[Opening Document passage section]

PMCID: PMC11377134  PMID: 39246720

Summary

Despite the availability of a wide range of antihypertensive agents, a significant proportion of individuals with resistant hypertension (RHTN) struggle to achieve blood pressure (BP) control. Obesity ranks among the most significant modifiable risk factors for RHTN, with 56–91% of patients with RHTN classified as overweight or obese. Glucagon-like peptide-1 receptor agonist (GLP-1 RAs) are a class of anti-obesity medications that have recently demonstrated efficacy in reducing BP and improving cardiovascular (CV) outcomes in individuals with overweight or obesity. Among the available GLP-1-based therapies, liraglutide, semaglutide, and tirzepatide have been approved for chronic weight management in this population. Tirzepatide, a dual GLP-1 and glucose-dependent insulinotropic polypeptide receptor agonist, has the greatest effect on weight loss and BP reduction compared to GLP-1 RAs alone. To our knowledge, no trials have directly evaluated the effect of GLP-1 RAs or dual GLP-1/GIP receptor agonists on RHTN management. In this review article, we propose that targeting weight loss through GLP-1-based therapies should be explored as a treatment option for individuals with RHTN who are overweight or obese.

Keywords: Glucagon-like peptide-1-based therapies, Resistant hypertension, Weight loss, Blood pressure, Obesity, Overweight

Introduction

Hypertension remains the leading modifiable risk factor for many adverse cardiovascular (CV) events, including stroke, heart failure, and death worldwide.1 An estimated 10–30% of adults with hypertension have resistant hypertension (RHTN), which is associated with a 50% higher risk of adverse CV events and end-organ damage.1, 2, 3, 4, 5 According to the American College of Cardiology/American Heart Association clinical practice guidelines, RHTN is defined as:

“[…] above-goal elevated blood pressure (BP) in a patient despite the concurrent use of 3 antihypertensive drug classes, commonly including a long-acting calcium channel blocker, a blocker of the renin-angiotensin system (angiotensin-converting enzyme inhibitor or angiotensin receptor blocker), and a diuretic. The antihypertensive drugs should be administered at maximum or maximally tolerated daily doses.

[…] Nonadherence in taking prescribed antihypertensive medications must also be excluded before [RHTN] is diagnosed.”6(p.1)

The BP goal of treatment for the majority of adults with RHTN is <130/80 mmHg.4,6 Despite the availability of a wide range of antihypertensive medications, 45–82% of individuals with apparent RHTN struggle to achieve BP control.7,8 Apparent RHTN refers to individuals who meet the criteria for RHTN but lack confirmed adherence to medication, proper dosing, or have not undergone out-of-office BP monitoring to exclude the white-coat effect.6 Even among those with true RHTN, the rate of medication non-adherence remains high.9 This is attributable to the large pill burden, dosing complexity, expense, and high frequency of adverse reactions with multidrug antihypertensive regimens.9 Thus, an investigation of more effective treatment regimens for RHTN is warranted.

[Closing Document passage section]
[Opening Data records section]

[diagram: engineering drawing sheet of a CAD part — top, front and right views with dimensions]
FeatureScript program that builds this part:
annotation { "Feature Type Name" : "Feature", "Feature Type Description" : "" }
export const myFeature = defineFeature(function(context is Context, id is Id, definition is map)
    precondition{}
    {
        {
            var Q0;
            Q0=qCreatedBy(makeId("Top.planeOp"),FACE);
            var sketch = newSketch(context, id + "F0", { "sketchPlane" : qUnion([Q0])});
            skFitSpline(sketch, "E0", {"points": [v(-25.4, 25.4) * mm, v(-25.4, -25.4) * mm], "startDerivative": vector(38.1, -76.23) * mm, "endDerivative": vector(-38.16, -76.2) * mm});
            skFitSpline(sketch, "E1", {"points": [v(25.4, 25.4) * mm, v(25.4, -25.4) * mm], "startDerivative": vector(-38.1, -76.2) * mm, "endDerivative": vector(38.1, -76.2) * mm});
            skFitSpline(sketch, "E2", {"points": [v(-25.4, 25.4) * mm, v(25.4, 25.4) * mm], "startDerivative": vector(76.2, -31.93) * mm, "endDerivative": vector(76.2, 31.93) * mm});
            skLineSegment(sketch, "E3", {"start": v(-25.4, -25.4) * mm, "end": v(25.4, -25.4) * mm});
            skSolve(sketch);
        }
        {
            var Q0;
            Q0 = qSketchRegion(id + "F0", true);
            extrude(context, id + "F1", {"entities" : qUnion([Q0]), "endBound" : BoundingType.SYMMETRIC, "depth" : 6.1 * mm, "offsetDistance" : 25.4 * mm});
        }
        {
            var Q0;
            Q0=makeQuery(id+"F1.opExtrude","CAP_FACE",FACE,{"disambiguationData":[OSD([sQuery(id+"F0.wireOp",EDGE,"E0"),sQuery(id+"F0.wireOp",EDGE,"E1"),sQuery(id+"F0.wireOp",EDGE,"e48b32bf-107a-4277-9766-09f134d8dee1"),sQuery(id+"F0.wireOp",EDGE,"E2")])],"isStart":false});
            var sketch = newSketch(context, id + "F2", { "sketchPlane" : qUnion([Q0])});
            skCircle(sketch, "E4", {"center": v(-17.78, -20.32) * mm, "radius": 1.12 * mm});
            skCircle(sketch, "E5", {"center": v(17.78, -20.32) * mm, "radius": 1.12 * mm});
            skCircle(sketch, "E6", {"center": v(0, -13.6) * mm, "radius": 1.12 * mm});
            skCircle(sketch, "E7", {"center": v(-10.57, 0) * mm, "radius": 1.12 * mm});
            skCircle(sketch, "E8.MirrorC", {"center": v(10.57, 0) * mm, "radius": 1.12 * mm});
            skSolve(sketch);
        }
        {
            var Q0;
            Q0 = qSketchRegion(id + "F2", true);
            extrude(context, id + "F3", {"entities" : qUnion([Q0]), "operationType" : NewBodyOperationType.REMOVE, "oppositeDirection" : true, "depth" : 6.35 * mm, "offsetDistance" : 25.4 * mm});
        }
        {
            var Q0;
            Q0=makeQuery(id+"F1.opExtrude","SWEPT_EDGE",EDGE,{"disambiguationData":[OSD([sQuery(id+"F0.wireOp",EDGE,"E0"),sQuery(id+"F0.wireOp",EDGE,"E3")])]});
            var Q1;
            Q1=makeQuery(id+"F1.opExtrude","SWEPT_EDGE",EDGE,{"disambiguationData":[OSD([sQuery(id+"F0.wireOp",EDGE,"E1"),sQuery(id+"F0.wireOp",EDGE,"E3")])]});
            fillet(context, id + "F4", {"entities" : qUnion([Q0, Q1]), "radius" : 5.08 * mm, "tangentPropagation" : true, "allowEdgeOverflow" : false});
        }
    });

[Closing Data records section]

### Exercise instructions
[1] Answer these questions from the resistant hypertension review.
(a) What share of patients with resistant hypertension are classified as overweight or obese?
(b) Which GLP-1-based therapies have been approved for chronic weight management?
(c) What is the blood pressure goal of treatment for most adults with resistant hypertension?
[2] Write the next paragraph of the resistant hypertension review, picking up after its final sentence.

### Your responses
[1]
(a) 56–91%
(b) Liraglutide, semaglutide, and tirzepatide
(c) Below 130/80 mmHg

[2]
Common risk factors for RHTN include older age, obesity, chronic kidney disease, black race, and diabetes mellitus.8,10,11 Obesity ranks among the most significant modifiable risk factors, with 56–91% of patients with RHTN being overweight (body mass index [BMI] ≥ 25 kg/m2) or obese (BMI ≥ 30 kg/m2).8,12, 13, 14 Obesity is also significantly associated with a higher likelihood of exhibiting non-adherence to antihypertensive medications and developing comorbidities and CV disorders.12,13 It is likely that as the prevalence of obesity continues to increase,15 RHTN will also increase unless obesity is effectively treated. Current management of RHTN recommends maximizing lifestyle interventions that promote weight loss as an effective method to improve BP in individuals with overweight or obesity.4,6 However, long-term weight loss maintenance is challenging with lifestyle modification alone, and weight regain is common.16,17 Glucagon-like peptide-1 receptor agonists (GLP-1 RAs) promote greater weight loss, BP reduction, and improved CV outcomes compared to lifestyle modification. In this review article, we propose that targeting weight loss pharmacologically through GLP-1-based therapies offers a promising treatment option for individuals with RHTN who are overweight or obese.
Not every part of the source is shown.